Baruch joins a small wandering burlesque company. The Austrian archduchess Elisabeth Theresia (Henny Porten) discovers him there and becomes enarmoured with him. Secretly in love with him, she provides him an engagement at the Burgtheater, the most important theatre in Vienna.

Baruch receives a contract at the Burgtheater and soon manages to become a celebrated star. More and more he becomes an assimilated jew, but his relation with the grand-duchess isn't approved by the Austrian court, so they have to end it.

His father Rabbi Mayer (Avrom Morewski) is appalled by this life and rejects his son, but when he witnesses a performance of his son as Don Carlos, he is so impressed by his talent, he recognises God's mercy in this and pardons his son.

Baruch returns to his eastern European shtetl where he grew up and where his sweetheart from his youth (Margarete Schlegel) has waited for him all the time...

With its complex portrayal of orthodoxy and emancipation, Ewald André Dupont's period film marks a highpoint of Jewish filmmaking in Germany, according to film historians.

Das alte Gesetz was scripted by Paul Reno. The story precedes the similar plot of the more famous American sound film The Jazz Singer (Alan Crossland, 1927) with Al Jolson, which was made just a few years after,

Cinematography of Das alte Gesetz was done by Thomas Spahrkuhl and the sets were designed by Alfred Junge, and executed by Curt Kahle, while the costumes were designed by Ali Hubert.

The film premiered in Berlin on 29 October 1923. The German press praised the film: "Dupont manages to visualise these two so different worlds, the ghetto milieu, which is separated from the outer world by a sheer insurmountable wall, and this world itself; the Vienna of the 1860's, led by the rhythms of Strauss' valzer and epitomized by the Burgtheater as artistic summit." (Film-Kurier, no. 244, 30 October 1923)

Various prints of the films existed, which were quite different from each other and not always respected the original.

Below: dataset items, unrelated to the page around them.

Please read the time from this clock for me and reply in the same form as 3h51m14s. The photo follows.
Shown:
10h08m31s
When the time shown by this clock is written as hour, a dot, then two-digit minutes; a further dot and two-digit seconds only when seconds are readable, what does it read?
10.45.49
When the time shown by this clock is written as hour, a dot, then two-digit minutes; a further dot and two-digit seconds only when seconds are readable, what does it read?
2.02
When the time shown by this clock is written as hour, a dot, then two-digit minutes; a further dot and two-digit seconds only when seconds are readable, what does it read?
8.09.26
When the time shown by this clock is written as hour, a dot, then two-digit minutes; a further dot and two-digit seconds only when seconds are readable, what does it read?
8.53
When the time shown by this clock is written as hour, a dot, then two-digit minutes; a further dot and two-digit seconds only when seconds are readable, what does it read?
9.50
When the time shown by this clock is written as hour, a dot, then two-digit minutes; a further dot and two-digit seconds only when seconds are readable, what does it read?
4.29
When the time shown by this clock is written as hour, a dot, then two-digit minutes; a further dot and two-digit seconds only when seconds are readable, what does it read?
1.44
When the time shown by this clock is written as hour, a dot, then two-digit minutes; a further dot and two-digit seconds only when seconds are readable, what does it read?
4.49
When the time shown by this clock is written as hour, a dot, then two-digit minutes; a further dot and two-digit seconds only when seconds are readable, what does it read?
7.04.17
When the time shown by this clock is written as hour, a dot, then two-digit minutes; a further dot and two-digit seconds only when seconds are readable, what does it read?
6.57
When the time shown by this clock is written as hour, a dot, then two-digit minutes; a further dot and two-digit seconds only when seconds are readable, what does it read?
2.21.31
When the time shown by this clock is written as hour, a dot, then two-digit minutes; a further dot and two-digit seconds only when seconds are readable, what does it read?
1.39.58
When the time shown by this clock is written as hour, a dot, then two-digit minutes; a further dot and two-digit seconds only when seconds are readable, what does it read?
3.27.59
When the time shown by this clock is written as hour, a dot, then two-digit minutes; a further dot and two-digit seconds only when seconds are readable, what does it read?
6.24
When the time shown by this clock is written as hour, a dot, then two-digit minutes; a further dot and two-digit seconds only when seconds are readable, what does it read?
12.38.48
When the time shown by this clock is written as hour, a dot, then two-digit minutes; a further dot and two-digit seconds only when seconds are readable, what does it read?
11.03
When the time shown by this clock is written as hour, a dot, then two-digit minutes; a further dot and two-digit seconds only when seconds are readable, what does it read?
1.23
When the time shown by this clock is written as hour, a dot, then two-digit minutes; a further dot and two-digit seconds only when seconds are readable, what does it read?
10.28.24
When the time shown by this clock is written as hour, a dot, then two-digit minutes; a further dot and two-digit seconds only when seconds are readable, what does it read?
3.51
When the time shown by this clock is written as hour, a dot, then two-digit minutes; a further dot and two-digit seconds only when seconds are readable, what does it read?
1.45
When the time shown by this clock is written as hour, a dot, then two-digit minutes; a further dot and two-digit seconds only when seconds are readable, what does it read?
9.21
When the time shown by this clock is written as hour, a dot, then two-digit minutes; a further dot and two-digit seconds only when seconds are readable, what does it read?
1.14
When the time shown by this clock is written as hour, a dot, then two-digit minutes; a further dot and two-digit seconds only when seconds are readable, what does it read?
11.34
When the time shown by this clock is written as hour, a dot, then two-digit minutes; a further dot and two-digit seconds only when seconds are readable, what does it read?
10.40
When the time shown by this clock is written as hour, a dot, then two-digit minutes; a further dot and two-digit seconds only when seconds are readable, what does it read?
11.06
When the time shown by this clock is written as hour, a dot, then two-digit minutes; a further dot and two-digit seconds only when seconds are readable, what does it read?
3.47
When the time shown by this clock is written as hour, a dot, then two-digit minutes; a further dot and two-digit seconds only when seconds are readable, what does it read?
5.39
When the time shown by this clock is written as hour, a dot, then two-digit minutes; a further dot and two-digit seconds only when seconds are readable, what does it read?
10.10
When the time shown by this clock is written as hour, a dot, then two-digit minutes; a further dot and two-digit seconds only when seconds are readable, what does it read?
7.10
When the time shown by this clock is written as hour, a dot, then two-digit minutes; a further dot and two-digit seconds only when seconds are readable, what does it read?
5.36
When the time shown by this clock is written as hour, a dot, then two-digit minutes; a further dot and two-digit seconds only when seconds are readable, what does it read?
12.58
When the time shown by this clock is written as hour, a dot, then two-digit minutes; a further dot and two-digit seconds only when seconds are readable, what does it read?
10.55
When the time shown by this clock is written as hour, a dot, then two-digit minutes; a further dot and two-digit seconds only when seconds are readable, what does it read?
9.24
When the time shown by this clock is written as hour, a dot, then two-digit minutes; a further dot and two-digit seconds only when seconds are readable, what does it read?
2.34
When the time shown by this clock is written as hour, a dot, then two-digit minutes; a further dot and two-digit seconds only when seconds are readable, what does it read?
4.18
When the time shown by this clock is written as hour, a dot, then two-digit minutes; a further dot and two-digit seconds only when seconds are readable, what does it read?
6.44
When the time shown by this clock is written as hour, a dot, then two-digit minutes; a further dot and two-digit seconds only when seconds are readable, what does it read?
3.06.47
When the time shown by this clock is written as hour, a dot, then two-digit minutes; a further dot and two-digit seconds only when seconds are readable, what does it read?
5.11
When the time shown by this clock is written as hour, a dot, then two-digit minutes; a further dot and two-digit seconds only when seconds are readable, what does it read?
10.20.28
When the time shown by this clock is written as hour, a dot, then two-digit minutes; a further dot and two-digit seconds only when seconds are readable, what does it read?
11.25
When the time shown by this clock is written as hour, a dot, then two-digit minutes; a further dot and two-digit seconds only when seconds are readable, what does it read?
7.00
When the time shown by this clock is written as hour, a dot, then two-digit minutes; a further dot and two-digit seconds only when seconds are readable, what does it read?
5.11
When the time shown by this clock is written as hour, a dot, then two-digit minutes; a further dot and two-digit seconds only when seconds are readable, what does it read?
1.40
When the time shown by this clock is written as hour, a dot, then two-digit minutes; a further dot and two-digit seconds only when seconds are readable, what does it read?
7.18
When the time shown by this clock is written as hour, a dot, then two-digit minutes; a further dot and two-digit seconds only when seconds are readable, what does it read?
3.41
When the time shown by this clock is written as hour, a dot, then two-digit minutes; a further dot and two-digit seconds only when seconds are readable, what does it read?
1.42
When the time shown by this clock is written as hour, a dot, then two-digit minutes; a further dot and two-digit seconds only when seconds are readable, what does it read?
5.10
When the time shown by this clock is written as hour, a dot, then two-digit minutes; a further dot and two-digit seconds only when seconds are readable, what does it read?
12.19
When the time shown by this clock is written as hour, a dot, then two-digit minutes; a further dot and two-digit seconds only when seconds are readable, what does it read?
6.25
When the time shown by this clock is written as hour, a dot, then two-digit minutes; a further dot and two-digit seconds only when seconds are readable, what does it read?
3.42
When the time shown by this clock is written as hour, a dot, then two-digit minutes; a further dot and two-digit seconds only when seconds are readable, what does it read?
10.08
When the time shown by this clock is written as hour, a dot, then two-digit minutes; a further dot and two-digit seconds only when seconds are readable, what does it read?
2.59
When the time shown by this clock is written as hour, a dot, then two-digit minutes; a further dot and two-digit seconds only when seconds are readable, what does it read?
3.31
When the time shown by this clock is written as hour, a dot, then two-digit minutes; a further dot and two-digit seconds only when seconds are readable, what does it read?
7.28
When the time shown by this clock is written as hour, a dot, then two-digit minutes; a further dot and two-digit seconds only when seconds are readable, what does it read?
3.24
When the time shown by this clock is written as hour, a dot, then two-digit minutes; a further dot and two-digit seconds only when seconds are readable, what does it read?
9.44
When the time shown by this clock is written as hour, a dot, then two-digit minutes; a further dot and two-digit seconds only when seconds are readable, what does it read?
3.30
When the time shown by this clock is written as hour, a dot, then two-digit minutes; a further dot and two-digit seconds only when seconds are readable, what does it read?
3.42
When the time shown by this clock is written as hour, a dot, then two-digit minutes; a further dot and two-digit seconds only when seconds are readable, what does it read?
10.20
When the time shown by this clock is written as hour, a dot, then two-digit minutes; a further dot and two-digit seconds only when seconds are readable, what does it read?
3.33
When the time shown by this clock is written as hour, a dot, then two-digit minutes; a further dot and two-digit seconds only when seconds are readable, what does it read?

The Deutsche Kinemathek recently did a full restoration and the restored, 135 minutes long version of the film was shown with live accompaniment on 16 February 2018 at the Friedrichstadt - Palast at the Berlinale 2018. Three days later it was showed on Arte TV.

Henny Porten in Das alte Gesetz
German postcard by Ross Verlag, no. 663/4. Photo: Hans Natge, Berlin / Comedia Film. Publicity still of Henny Porten in Das alte Gesetz (E.A. Dupont, 1923).

Henny Porten in Das alte Gesetz
German postcard by Ross Verlag, no. 663/5. Photo: Hans Natge, Berlin / Comedia Film. Publicity still of Henny Porten in Das alte Gesetz (E.A. Dupont, 1923).

Henny Porten in Das alte Gesetz
German postcard by Ross Verlag, no. 663/6. Photo: Hans Natge, Berlin / Comedia Film. Publicity still of Henny Porten in Das alte Gesetz (E.A. Dupont, 1923).